October 21, 2011

Adam Crowl picks his top two 100 Year Starship presentations

Two talks at the 100 Year Starship conference held the key to the future, in the opinion of Adam Crowl. Adam Crowl is a designer on the Icarus Project. Project Icarus is a theoretical design study with the aim of designing a credible interstellar probe that will serve as a concept design for a potential mission that could be launched before then end of the 21st century

James Benford, Ph.D, discussed the economics of developing beamed-energy propulsion to propel high-speed sail-probes out of the solar system. His discussion demonstrated that the infrastructure required to launch sail-probes can also be used to develop the solar system for the benefit of all humanity. An incremental pathway to the stars, performing useful , profitable tasks at each step, can be carried out using technology we have now. The architecture might not be as Dr.Benford sketched out, but there is a road to the stars, which Icarus Interstellar is a part of.

Gregory Benford called the 100 Year Starship conference the first hard science fiction convention.

Jim and Gregory Benford think the most likely first unmanned “ship” will be a beam driven sail that makes a sundiver fall to get a boost from maybe 1/100th of our orbital radius, then gets pushed by beamed laser or microwave beams to very high speeds. The physics of that we now understand; Jim and I worked on the basics in the early 2000s—stability, steering, high acceleration. We even lifted a carbon fiber sail against gravity at JPL. With the basic physics done, it’s merely engineering… but what fascinating prospects! The sail papers were all promising.

What about larger payloads? We’ve hit the engineering wall, going as far as we can with chemical propulsion systems. If we’re going to make it to Mars in any sort of reasonable timeframe or with healthy transit durations, nuclear is the obvious next step.

Indeed, if NASA doesn’t show the world it has a goal—which should be Mars, certainly–and will develop the means to go there, it will be deeply cut in the budget battles soon to come. The Webb space telescope, now projected to cost $9 billion (ten times the initial supposed cost), is the only good project they have on hand. If we put it into the L2 point at Earth’s shadow as planned, we’d better be able to service it, to get long term performance from such a huge expense. That’s hard and expensive to do with chemical rockets.

Nuclear thermal rockets are the sole economical way we have to reach such places, four times further away than the moon. The outlines of an emerging interplanetary transport system are clear. At the Symposium Geoff Landis reported on the NASA Glenn nuclear thermal rocket program, the third generation of development (after the NERVA program of the 1960s-70s and Timberwind, a still classified program of the 1980s-90s). Stan Borowski of NASA Glenn projects a manned Mars expedition by 2033!

NBF comment - Spacex should be able to take chemical rockets further to 130 to 150 ton payloads and to reusable systems. If Spacex can achieve their goal then they could do it with affordability that rivals advanced nuclear thermal rockets. Skylon might also take chemical rockets and hypersonics spaceplanes further. All of those approaches should be pursued.

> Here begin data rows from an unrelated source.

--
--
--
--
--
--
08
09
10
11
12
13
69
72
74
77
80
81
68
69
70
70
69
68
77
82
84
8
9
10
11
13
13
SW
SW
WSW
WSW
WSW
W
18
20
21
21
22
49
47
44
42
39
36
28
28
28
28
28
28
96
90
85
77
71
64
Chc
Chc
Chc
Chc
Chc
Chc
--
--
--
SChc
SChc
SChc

The other talk [that Adam Crowl picked as his top two] was given by Ariel Waldman, founder of Space Hack, an organization devoted to getting ordinary, but space-minded, people involved in space exploration in whatever way possible. That can range from attending workshops on how to make your own Cube-sat, to joining a planetary Rover team, to scanning distant galaxies and categorizing them (a job computers still struggle to do.) If Icarus Interstellar, and the 100 Year Starship Organization, can mobilize everyone who longs for the stars, then the task will be achieved, and everyone will have had a hand in it.

Adam Crowl is Lead designer on important parts of the Icarus Project

Icarus Projects

Research Module 6.0 Fuel and Fuel Acquisition
Lead: Adam Crowl

Definition: This includes what fuels are used for the primary and secondary propulsion as well as the availability and acquisition of those fuels (i.e. from Jupiter atmosphere) and an assessment of the technology and infrastructure required to obtain them. Fuel storage issues, during boost-phase, cruise and braking phases should also be considered.

Scope: During this work many options for fusion based fuels should be identified. Acquisition and mining techniques should also be discussed. These should include novel fuels such as ultradense Deuterium or antiprotons and their storage. Recommendations for several preferred fuel and mining options should be made. Possibility for refuelling in the target system and the minimum requirements for useful ISRU should be examined. Specific research topics for the concept design phase are described in the project programme document (PPD).

Research Module 7.0 Structures and Materials
Lead: Adam Crowl

Definition: This includes a description of all of the materials used in the vehicle, their mechanical properties and response to the exposed internal and external environment (i.e. pressure). Some consideration should be given to the manufacture of novel materials and the in-situ acquisition and manufacture of replacement materials by the probe.

Scope: A thorough review of historical, modern and future materials technologies should be conducted. The requirements for deep space missions of decades long duration should be identified. Several candidate materials for the different structures used in the Daedalus configuration should be given. Specific research topics for the concept design phase are described in the project programme document (PPD).